* YOUR GOAL
Turn the text lines of all the items below into a single numbered list, skipping any blank lines.

* Stored items from a collection
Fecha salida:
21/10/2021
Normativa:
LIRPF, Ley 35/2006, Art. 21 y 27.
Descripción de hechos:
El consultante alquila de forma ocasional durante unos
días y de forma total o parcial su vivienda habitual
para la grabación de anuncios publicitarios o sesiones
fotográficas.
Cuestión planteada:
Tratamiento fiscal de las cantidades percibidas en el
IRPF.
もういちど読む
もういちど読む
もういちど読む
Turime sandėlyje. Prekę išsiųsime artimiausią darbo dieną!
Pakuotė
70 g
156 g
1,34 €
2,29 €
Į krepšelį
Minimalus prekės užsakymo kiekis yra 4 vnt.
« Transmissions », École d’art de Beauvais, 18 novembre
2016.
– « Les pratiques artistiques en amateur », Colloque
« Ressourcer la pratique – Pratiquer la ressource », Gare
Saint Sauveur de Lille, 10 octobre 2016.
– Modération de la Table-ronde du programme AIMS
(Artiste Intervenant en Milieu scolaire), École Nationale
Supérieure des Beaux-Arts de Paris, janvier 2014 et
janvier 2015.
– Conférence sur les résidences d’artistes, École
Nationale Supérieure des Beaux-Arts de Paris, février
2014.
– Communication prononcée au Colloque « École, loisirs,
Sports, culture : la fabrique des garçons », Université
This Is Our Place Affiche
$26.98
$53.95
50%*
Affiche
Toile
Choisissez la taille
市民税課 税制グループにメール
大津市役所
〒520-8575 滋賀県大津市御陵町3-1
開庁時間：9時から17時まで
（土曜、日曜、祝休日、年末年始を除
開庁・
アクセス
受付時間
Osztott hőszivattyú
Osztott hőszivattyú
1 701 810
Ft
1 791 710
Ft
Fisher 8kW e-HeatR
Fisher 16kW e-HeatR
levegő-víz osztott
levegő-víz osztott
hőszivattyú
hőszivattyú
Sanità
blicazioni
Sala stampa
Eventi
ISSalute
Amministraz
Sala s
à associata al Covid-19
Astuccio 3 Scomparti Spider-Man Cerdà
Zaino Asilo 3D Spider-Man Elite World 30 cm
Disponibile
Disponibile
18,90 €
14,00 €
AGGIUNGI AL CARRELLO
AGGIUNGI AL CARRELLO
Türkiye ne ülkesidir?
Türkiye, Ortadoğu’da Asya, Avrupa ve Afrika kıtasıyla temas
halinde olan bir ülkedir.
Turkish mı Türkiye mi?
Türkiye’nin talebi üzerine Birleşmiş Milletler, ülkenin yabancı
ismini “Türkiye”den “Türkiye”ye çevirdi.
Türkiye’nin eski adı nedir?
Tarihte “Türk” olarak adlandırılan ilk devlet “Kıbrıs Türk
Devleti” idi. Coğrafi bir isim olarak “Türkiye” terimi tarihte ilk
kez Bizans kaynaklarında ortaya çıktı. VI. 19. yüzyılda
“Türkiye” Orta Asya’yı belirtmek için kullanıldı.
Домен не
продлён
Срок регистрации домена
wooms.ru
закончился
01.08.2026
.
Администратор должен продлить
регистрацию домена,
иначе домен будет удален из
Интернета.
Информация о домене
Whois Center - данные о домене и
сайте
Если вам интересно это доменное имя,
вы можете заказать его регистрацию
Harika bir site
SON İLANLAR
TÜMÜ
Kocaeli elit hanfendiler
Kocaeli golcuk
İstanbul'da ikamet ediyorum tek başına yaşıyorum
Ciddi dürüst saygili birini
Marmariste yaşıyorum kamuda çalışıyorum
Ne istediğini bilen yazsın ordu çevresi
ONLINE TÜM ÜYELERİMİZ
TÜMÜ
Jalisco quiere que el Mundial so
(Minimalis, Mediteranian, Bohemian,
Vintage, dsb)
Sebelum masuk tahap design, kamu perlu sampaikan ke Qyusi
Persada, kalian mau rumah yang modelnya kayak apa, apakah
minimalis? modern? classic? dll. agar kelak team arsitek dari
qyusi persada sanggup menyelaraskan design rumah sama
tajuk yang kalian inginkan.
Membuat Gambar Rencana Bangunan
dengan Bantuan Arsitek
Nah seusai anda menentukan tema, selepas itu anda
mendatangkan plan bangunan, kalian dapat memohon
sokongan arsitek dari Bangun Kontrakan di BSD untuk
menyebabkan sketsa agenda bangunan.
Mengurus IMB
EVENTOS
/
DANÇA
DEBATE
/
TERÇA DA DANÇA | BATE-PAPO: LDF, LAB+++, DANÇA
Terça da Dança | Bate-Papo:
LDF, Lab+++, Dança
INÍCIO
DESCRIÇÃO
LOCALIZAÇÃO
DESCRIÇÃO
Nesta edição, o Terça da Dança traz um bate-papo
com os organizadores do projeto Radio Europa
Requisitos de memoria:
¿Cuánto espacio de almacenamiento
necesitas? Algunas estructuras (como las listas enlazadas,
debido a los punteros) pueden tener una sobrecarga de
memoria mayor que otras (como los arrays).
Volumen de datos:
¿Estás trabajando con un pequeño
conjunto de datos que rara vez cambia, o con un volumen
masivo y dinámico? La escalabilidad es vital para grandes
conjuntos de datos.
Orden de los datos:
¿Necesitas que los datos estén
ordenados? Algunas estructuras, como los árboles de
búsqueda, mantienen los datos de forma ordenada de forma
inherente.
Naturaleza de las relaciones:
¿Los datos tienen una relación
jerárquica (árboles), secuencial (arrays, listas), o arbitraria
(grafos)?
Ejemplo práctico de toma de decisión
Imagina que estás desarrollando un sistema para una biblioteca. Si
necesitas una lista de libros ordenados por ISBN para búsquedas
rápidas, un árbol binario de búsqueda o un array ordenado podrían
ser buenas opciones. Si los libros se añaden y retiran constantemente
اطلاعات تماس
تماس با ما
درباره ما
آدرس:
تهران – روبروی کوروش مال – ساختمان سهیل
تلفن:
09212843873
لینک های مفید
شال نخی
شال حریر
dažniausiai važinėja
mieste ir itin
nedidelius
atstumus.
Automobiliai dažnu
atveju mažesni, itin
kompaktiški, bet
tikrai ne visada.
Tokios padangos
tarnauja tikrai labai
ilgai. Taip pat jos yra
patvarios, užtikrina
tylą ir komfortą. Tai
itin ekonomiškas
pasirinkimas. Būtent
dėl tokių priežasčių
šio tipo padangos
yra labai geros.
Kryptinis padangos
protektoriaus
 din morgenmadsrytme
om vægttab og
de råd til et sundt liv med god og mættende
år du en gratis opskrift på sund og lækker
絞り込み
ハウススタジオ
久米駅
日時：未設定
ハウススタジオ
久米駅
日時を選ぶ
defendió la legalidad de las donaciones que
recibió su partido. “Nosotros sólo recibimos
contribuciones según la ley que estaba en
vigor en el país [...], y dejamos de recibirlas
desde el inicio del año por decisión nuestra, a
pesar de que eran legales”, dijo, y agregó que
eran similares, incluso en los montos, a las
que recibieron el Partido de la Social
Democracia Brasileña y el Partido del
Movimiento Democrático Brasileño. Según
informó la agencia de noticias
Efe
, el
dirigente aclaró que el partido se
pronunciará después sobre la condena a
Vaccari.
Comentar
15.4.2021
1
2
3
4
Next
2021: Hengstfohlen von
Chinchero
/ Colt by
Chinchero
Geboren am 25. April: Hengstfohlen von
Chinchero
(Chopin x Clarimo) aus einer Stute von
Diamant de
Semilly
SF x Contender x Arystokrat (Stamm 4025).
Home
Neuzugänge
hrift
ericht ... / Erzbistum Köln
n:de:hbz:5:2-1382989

* OUTPUT BELOW
1. Fecha salida:
2. 21/10/2021
3. Normativa:
4. LIRPF, Ley 35/2006, Art. 21 y 27.
5. Descripción de hechos:
6. El consultante alquila de forma ocasional durante unos
7. días y de forma total o parcial su vivienda habitual
8. para la grabación de anuncios publicitarios o sesiones
9. fotográficas.
10. Cuestión planteada:
11. Tratamiento fiscal de las cantidades percibidas en el
12. IRPF.
13. もういちど読む
14. もういちど読む
15. もういちど読む
16. Turime sandėlyje. Prekę išsiųsime artimiausią darbo dieną!
17. Pakuotė
18. 70 g
19. 156 g
20. 1,34 €
21. 2,29 €
22. Į krepšelį
23. Minimalus prekės užsakymo kiekis yra 4 vnt.
24. « Transmissions », École d’art de Beauvais, 18 novembre
25. 2016.
26. – « Les pratiques artistiques en amateur », Colloque
27. « Ressourcer la pratique – Pratiquer la ressource », Gare
28. Saint Sauveur de Lille, 10 octobre 2016.
29. – Modération de la Table-ronde du programme AIMS
30. (Artiste Intervenant en Milieu scolaire), École Nationale
31. Supérieure des Beaux-Arts de Paris, janvier 2014 et
32. janvier 2015.
33. – Conférence sur les résidences d’artistes, École
34. Nationale Supérieure des Beaux-Arts de Paris, février
35. 2014.
36. – Communication prononcée au Colloque « École, loisirs,
37. Sports, culture : la fabrique des garçons », Université
38. This Is Our Place Affiche
39. $26.98
40. $53.95
41. 50%*
42. Affiche
43. Toile
44. Choisissez la taille
45. 市民税課 税制グループにメール
46. 大津市役所
47. 〒520-8575 滋賀県大津市御陵町3-1
48. 開庁時間：9時から17時まで
49. （土曜、日曜、祝休日、年末年始を除
50. 開庁・
51. アクセス
52. 受付時間
53. Osztott hőszivattyú
54. Osztott hőszivattyú
55. 1 701 810
56. Ft
57. 1 791 710
58. Ft
59. Fisher 8kW e-HeatR
60. Fisher 16kW e-HeatR
61. levegő-víz osztott
62. levegő-víz osztott
63. hőszivattyú
64. hőszivattyú
65. Sanità
66. blicazioni
67. Sala stampa
68. Eventi
69. ISSalute
70. Amministraz
71. Sala s
72. à associata al Covid-19
73. Astuccio 3 Scomparti Spider-Man Cerdà
74. Zaino Asilo 3D Spider-Man Elite World 30 cm
75. Disponibile
76. Disponibile
77. 18,90 €
78. 14,00 €
79. AGGIUNGI AL CARRELLO
80. AGGIUNGI AL CARRELLO
81. Türkiye ne ülkesidir?
82. Türkiye, Ortadoğu’da Asya, Avrupa ve Afrika kıtasıyla temas
83. halinde olan bir ülkedir.
84. Turkish mı Türkiye mi?
85. Türkiye’nin talebi üzerine Birleşmiş Milletler, ülkenin yabancı
86. ismini “Türkiye”den “Türkiye”ye çevirdi.
87. Türkiye’nin eski adı nedir?
88. Tarihte “Türk” olarak adlandırılan ilk devlet “Kıbrıs Türk
89. Devleti” idi. Coğrafi bir isim olarak “Türkiye” terimi tarihte ilk
90. kez Bizans kaynaklarında ortaya çıktı. VI. 19. yüzyılda
91. “Türkiye” Orta Asya’yı belirtmek için kullanıldı.
92. Домен не
93. продлён
94. Срок регистрации домена
95. wooms.ru
96. закончился
97. 01.08.2026
98. .
99. Администратор должен продлить
100. регистрацию домена,
101. иначе домен будет удален из
102. Интернета.
103. Информация о домене
104. Whois Center - данные о домене и
105. сайте
106. Если вам интересно это доменное имя,
107. вы можете заказать его регистрацию
108. Harika bir site
109. SON İLANLAR
110. TÜMÜ
111. Kocaeli elit hanfendiler
112. Kocaeli golcuk
113. İstanbul'da ikamet ediyorum tek başına yaşıyorum
114. Ciddi dürüst saygili birini
115. Marmariste yaşıyorum kamuda çalışıyorum
116. Ne istediğini bilen yazsın ordu çevresi
117. ONLINE TÜM ÜYELERİMİZ
118. TÜMÜ
119. Jalisco quiere que el Mundial so
120. (Minimalis, Mediteranian, Bohemian,
121. Vintage, dsb)
122. Sebelum masuk tahap design, kamu perlu sampaikan ke Qyusi
123. Persada, kalian mau rumah yang modelnya kayak apa, apakah
124. minimalis? modern? classic? dll. agar kelak team arsitek dari
125. qyusi persada sanggup menyelaraskan design rumah sama
126. tajuk yang kalian inginkan.
127. Membuat Gambar Rencana Bangunan
128. dengan Bantuan Arsitek
129. Nah seusai anda menentukan tema, selepas itu anda
130. mendatangkan plan bangunan, kalian dapat memohon
131. sokongan arsitek dari Bangun Kontrakan di BSD untuk
132. menyebabkan sketsa agenda bangunan.
133. Mengurus IMB
134. EVENTOS
135. /
136. DANÇA
137. DEBATE
138. /
139. TERÇA DA DANÇA | BATE-PAPO: LDF, LAB+++, DANÇA
140. Terça da Dança | Bate-Papo:
141. LDF, Lab+++, Dança
142. INÍCIO
143. DESCRIÇÃO
144. LOCALIZAÇÃO
145. DESCRIÇÃO
146. Nesta edição, o Terça da Dança traz um bate-papo
147. com os organizadores do projeto Radio Europa
148. Requisitos de memoria:
149. ¿Cuánto espacio de almacenamiento
150. necesitas? Algunas estructuras (como las listas enlazadas,
151. debido a los punteros) pueden tener una sobrecarga de
152. memoria mayor que otras (como los arrays).
153. Volumen de datos:
154. ¿Estás trabajando con un pequeño
155. conjunto de datos que rara vez cambia, o con un volumen
156. masivo y dinámico? La escalabilidad es vital para grandes
157. conjuntos de datos.
158. Orden de los datos:
159. ¿Necesitas que los datos estén
160. ordenados? Algunas estructuras, como los árboles de
161. búsqueda, mantienen los datos de forma ordenada de forma
162. inherente.
163. Naturaleza de las relaciones:
164. ¿Los datos tienen una relación
165. jerárquica (árboles), secuencial (arrays, listas), o arbitraria
166. (grafos)?
167. Ejemplo práctico de toma de decisión
168. Imagina que estás desarrollando un sistema para una biblioteca. Si
169. necesitas una lista de libros ordenados por ISBN para búsquedas
170. rápidas, un árbol binario de búsqueda o un array ordenado podrían
171. ser buenas opciones. Si los libros se añaden y retiran constantemente
172. اطلاعات تماس
173. تماس با ما
174. درباره ما
175. آدرس:
176. تهران – روبروی کوروش مال – ساختمان سهیل
177. تلفن:
178. 09212843873
179. لینک های مفید
180. شال نخی
181. شال حریر
182. dažniausiai važinėja
183. mieste ir itin
184. nedidelius
185. atstumus.
186. Automobiliai dažnu
187. atveju mažesni, itin
188. kompaktiški, bet
189. tikrai ne visada.
190. Tokios padangos
191. tarnauja tikrai labai
192. ilgai. Taip pat jos yra
193. patvarios, užtikrina
194. tylą ir komfortą. Tai
195. itin ekonomiškas
196. pasirinkimas. Būtent
197. dėl tokių priežasčių
198. šio tipo padangos
199. yra labai geros.
200. Kryptinis padangos
201. protektoriaus
202.  din morgenmadsrytme
203. om vægttab og
204. de råd til et sundt liv med god og mættende
205. år du en gratis opskrift på sund og lækker
206. 絞り込み
207. ハウススタジオ
208. 久米駅
209. 日時：未設定
210. ハウススタジオ
211. 久米駅
212. 日時を選ぶ
213. defendió la legalidad de las donaciones que
214. recibió su partido. “Nosotros sólo recibimos
215. contribuciones según la ley que estaba en
216. vigor en el país [...], y dejamos de recibirlas
217. desde el inicio del año por decisión nuestra, a
218. pesar de que eran legales”, dijo, y agregó que
219. eran similares, incluso en los montos, a las
220. que recibieron el Partido de la Social
221. Democracia Brasileña y el Partido del
222. Movimiento Democrático Brasileño. Según
223. informó la agencia de noticias
224. Efe
225. , el
226. dirigente aclaró que el partido se
227. pronunciará después sobre la condena a
228. Vaccari.
229. Comentar
230. 15.4.2021
231. 1
232. 2
233. 3
234. 4
235. Next
236. 2021: Hengstfohlen von
237. Chinchero
238. / Colt by
239. Chinchero
240. Geboren am 25. April: Hengstfohlen von
241. Chinchero
242. (Chopin x Clarimo) aus einer Stute von
243. Diamant de
244. Semilly
245. SF x Contender x Arystokrat (Stamm 4025).
246. Home
247. Neuzugänge
248. hrift
249. ericht ... / Erzbistum Köln
250. n:de:hbz:5:2-1382989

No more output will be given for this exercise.